On Friday, spurred on by a modest increase in jobs and an increase in the unemployment rate, the Dow industrials registered their second biggest gain of the year. From the report, investors apparently concluded that the economy is in a slow-growth mode and that the Fed will continue its monthly bond purchases.
Transportation stocks were strong, with the Dow Jones Transportation Average up 2.4%, and financials and industrials rose by more than 1.7%, as cyclical stocks led. But gold and silver fell, and copper lost 1.5%.
At Friday’s close, the Dow Jones Industrial Average gained 208 points at 15,248, the S&P 500 jumped 21 points to 1,643, and the Nasdaq rose 45 points to 3,469. The NYSE traded 728 million shares and the Nasdaq crossed 428 million. Advancers were ahead of decliners on both major exchanges by about 2-to-1.
For the week, the Dow rose 0.9%, the S&P 500 gained 0.8%, and the Nasdaq rose 0.4%.
After reaching the second highest level of the year, the CBOE Volatility Index (VIX) reversed and gapped down — a bullish development.
Thursday’s intraday low of 1,598 on the S&P 500 successfully tested the 50-day moving average and the intermediate trendline. The index reversed following a 5.3% pullback from the May high at 1,687. But it failed to close above its 20-day moving average at 1,646. A high-volume close under 1,598 would likely turn prices south.
The Nasdaq’s gap at 3,305 to 3,370 and the 50-day moving average at 3,354 were tested on Thursday and not only held, but prices reversed and the index issued a buy signal from our internal indicator, the Collins-Bollinger Reversal (CBR), at 3,378.
MACD is oversold — note how the red line has flattened while the blue histogram is up by one bar. The index closed the week above its 20-day moving average at 3,463. But one negative remains: The Nasdaq closed on the resistance line that forms the right side of the pyramid formation but failed to penetrate it.
On Thursday, the Dow pierced its intermediate trendline and 50-day moving average. But by closing above these support lines and resting at its high of the day, it created a reversal.
This is a classic bear trap since earlier in the day sellers seeing the index’s apparent negative trend were drawn into selling, but the trap was sprung when the index reversed.
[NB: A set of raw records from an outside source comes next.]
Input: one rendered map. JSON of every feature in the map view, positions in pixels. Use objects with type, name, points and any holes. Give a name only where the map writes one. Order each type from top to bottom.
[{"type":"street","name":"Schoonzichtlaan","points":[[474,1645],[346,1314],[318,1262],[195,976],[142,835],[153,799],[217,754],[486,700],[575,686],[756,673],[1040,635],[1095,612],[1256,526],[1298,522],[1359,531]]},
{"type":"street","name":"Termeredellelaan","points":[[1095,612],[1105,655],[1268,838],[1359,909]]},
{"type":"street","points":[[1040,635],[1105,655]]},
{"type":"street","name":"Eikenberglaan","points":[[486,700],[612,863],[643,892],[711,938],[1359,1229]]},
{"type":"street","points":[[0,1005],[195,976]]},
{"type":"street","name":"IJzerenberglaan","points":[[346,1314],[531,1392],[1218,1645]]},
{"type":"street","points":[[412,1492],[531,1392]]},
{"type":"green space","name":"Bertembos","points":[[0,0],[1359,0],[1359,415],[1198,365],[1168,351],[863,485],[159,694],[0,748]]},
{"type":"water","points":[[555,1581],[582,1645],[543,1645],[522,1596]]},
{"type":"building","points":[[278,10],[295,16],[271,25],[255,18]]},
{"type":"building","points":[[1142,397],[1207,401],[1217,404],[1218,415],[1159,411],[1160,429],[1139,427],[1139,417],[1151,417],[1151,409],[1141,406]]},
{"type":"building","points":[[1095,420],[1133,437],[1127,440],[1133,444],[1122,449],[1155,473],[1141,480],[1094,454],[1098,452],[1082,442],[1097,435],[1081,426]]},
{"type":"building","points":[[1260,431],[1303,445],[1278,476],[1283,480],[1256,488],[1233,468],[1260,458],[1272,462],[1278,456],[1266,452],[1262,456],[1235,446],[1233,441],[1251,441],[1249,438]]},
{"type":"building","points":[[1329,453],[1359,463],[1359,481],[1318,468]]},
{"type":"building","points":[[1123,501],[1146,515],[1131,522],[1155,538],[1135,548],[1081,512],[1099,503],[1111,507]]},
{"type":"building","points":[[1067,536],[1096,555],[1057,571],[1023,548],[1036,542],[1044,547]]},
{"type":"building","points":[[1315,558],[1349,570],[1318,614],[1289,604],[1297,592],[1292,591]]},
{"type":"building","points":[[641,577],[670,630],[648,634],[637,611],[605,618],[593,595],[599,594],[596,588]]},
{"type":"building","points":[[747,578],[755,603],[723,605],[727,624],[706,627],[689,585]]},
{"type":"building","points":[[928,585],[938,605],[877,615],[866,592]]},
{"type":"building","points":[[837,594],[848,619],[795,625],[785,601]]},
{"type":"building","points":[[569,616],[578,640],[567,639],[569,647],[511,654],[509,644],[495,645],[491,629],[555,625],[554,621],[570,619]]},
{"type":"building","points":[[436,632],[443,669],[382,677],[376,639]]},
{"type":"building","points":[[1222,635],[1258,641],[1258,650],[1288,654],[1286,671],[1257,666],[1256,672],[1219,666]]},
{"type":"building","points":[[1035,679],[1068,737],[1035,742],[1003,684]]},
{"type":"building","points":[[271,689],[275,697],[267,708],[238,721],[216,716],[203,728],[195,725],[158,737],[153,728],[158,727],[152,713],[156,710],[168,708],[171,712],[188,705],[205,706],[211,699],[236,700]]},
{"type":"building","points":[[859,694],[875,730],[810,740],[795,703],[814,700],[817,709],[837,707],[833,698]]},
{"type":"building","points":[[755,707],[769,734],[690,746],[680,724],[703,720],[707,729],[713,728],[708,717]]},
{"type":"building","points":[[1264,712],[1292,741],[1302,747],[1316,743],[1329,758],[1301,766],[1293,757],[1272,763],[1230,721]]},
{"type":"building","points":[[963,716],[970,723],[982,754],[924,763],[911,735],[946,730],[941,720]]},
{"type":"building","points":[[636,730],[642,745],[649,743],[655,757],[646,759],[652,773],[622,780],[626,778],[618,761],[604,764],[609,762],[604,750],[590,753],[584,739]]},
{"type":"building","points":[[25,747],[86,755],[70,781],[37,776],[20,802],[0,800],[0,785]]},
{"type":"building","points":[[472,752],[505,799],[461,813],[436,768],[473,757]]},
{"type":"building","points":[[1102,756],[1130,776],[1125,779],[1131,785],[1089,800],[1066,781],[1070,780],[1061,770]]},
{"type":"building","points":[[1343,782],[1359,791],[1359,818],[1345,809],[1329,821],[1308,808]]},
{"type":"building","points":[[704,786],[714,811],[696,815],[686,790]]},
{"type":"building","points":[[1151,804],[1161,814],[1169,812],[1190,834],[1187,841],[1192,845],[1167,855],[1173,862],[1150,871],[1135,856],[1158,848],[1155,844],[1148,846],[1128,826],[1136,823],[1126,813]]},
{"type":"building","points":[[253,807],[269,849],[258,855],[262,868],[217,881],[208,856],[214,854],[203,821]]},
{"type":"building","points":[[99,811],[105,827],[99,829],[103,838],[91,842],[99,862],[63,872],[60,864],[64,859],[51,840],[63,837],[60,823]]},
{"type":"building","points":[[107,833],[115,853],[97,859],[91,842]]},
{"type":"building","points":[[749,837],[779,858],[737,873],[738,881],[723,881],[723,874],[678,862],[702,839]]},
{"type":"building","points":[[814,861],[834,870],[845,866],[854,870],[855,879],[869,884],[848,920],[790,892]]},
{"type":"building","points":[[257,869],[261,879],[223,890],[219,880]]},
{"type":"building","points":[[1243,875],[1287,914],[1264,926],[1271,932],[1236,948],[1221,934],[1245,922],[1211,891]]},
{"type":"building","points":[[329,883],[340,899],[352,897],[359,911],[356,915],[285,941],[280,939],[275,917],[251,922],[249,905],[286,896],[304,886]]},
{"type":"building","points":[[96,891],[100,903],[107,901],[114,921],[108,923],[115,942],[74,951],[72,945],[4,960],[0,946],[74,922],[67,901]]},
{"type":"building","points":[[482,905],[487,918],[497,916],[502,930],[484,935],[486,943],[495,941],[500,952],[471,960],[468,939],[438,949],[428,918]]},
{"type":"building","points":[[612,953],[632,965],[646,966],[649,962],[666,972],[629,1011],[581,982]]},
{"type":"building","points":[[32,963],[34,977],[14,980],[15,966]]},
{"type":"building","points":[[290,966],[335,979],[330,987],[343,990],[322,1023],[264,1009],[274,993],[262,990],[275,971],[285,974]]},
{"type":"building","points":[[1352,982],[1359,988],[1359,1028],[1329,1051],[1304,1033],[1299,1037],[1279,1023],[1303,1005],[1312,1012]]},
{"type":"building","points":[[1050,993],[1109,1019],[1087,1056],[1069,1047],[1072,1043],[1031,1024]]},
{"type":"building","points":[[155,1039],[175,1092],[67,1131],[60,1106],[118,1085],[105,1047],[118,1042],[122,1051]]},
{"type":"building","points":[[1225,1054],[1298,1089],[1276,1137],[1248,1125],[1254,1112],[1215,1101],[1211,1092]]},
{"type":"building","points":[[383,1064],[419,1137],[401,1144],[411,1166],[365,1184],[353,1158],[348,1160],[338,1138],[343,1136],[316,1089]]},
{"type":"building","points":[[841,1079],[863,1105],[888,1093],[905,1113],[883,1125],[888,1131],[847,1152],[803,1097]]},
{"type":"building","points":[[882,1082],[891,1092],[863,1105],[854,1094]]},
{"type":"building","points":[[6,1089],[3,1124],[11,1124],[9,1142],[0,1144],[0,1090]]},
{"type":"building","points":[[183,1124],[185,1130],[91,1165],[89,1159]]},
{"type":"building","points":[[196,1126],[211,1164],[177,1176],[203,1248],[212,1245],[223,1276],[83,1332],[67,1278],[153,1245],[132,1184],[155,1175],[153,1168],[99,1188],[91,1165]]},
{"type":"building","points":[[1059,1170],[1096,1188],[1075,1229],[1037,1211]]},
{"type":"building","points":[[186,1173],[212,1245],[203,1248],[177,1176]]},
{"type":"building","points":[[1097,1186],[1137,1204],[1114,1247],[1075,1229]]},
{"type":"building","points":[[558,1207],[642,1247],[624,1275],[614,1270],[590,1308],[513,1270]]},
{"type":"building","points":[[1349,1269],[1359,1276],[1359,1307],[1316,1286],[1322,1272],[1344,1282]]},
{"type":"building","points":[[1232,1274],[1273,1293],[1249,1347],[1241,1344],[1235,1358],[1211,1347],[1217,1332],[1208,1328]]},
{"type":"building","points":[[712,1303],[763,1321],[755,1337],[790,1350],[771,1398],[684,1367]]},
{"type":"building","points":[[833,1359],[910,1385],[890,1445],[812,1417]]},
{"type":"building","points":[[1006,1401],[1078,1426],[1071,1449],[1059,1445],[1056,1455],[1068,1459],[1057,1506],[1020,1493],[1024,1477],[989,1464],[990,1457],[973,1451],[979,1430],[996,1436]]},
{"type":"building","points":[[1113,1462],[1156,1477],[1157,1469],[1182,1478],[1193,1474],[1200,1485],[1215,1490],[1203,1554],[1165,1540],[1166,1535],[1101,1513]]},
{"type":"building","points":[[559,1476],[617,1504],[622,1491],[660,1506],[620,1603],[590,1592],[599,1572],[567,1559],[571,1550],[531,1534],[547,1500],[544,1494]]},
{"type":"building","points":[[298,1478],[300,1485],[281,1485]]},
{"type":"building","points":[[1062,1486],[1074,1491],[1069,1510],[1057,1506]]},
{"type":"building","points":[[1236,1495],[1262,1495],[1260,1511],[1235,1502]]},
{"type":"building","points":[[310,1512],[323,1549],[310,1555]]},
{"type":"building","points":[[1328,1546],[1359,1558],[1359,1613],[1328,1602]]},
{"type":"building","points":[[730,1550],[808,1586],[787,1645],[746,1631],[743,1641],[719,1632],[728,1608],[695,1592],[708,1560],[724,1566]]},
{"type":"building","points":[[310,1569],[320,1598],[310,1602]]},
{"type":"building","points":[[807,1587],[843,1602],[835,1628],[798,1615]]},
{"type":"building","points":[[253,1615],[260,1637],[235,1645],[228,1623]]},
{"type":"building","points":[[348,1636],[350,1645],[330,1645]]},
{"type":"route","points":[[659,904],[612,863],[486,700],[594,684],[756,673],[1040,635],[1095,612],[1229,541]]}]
The bears really took it on the chin on Friday when the index closed above both the short-term resistance line and its 20-day moving average.
Conclusion: Most of the technical aspects of Thursday and Friday were very positive. The near-term trend was reestablished in the Dow industrials and came very close to complete reversals (up) on the Nasdaq and the S&P 500.
The bear ended the week with one foot in the trap. This week should tell us whether he has been fully subdued. But if the week’s lows in each index are violated, the bear will run wild, so wait for a confirming close above the resistance areas discussed above before riding the bull.